We made the visit in August, spending several hours examining the records made available to us. Voluminous research publications on ecology, fragmentation and trail planning were provided. The only document relating to historic resources was a 1993 archeological review of historic assets found the much smaller Preserve that existed then. An interesting passage in this document advised that if archeological or historic sites identified by this or future studies were to be impacted by development of the Preserve these resources should be considered for listing on the National Register of Historic Places. Already determined eligible by the NYS Office of Parks, Recreation and Historic Preservation were the King’s Highway and Old State Road, among other sites. The much anticipated 1800s hand-drawn map mentioned by Mr. Hawver in the Enterprise article turned out to be a section of the 1767 Bleecker map of Manor Renselaerwick (sic).

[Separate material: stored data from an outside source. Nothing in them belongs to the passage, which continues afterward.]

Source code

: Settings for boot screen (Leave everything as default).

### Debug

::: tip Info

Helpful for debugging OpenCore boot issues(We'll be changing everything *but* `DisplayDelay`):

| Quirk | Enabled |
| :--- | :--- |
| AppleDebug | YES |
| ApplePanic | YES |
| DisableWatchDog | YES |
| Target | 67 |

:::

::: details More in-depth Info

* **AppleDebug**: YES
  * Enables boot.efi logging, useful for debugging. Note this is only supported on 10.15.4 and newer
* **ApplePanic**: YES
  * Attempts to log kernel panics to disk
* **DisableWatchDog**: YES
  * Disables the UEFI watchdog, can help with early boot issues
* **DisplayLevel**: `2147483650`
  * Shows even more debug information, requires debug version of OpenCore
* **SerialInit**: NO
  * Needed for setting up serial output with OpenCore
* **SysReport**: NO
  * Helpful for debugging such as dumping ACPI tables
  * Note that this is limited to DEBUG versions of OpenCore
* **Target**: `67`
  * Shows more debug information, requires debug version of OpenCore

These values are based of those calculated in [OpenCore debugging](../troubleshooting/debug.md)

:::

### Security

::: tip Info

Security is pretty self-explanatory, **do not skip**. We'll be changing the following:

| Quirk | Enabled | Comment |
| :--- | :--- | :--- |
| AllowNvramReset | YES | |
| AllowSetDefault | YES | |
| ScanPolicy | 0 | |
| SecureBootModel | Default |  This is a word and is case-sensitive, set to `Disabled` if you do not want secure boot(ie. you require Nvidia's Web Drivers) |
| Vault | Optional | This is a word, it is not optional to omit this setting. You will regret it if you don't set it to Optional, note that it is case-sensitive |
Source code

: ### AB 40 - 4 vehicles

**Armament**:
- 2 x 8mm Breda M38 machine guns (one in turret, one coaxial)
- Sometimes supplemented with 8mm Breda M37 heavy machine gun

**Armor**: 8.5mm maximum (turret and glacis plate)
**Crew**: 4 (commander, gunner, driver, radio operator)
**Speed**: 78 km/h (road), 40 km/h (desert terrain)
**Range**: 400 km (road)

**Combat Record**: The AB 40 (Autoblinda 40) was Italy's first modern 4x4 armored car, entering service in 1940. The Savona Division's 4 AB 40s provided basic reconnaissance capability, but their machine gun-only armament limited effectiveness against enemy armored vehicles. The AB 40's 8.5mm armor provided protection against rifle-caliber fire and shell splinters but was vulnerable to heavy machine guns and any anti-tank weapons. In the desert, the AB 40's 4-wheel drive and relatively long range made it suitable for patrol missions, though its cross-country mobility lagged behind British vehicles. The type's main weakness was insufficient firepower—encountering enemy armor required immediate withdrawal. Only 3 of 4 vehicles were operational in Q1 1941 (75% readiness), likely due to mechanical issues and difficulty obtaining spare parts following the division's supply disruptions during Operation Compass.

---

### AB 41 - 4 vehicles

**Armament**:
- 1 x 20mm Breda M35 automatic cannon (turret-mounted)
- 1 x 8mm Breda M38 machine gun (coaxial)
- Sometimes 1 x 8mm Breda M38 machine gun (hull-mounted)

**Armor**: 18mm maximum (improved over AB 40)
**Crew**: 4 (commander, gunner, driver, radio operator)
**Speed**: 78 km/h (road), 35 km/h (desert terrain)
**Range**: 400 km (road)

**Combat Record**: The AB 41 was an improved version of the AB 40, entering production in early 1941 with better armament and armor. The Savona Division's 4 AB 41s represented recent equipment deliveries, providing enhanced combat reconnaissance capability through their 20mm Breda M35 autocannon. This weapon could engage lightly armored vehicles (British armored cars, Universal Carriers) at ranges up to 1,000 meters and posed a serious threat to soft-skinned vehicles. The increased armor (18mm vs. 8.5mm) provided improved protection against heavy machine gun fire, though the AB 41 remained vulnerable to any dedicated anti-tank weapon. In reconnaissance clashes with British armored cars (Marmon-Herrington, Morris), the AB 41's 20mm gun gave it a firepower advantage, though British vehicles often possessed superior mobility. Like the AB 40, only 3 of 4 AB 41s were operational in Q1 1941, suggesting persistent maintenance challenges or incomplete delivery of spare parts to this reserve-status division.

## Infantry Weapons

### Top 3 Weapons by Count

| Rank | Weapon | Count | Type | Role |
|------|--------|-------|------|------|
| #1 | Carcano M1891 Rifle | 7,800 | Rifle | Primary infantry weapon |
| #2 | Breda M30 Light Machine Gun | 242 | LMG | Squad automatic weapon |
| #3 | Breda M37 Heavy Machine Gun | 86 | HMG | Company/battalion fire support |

The Enterprise article caught the attention of other concerned citizens. That, plus the dozen or so letters written by Brian Collins to a variety of historical societies and government agencies, resulted in more inquiries being made to the APBP Commission. This resulted in the Office of Parks, Recreation and Historic Preservation arranging a meeting that included two representatives from that office; Chris Hawver, Joel Hecht, and Erin Kinal (APBPC Education Program Director); Brian and me. This meeting was held at the end of August. Brian and I expressed our appreciation for the meeting and explained our concerns and requested actions.
We were told that the closed sections of Schoharie Road would not be re-opened as too extensive a process had been completed, including opportunities for public review and comment, for the RPVEV to be changed at this point. (Brian expressed the thought that people were continuing to use the latest closed section, including bicyclists and joggers, and that the trail’s history and heavy usage would make it very difficult to close.) We were told that signs would be designed and erected to educate the public about the historic roads, that the APBPC website would be updated to include additional information about the roads, and that the Willow Street trailhead kiosk will have interpretive information added regarding the historic roads. The OPRHP representatives said they would explore the possibility of the Schoharie Road being eligible for historic place designation.
We acknowledge the process by which the RPVEV was formulated, the ecological goals, and the measures they offered to increase awareness of the historic roads, but we believe a better balance between ecology and history needs to be established. We remain hopeful that further consideration will result in the closed sections being reopened and protected along with all other remaining remnants of historic roads.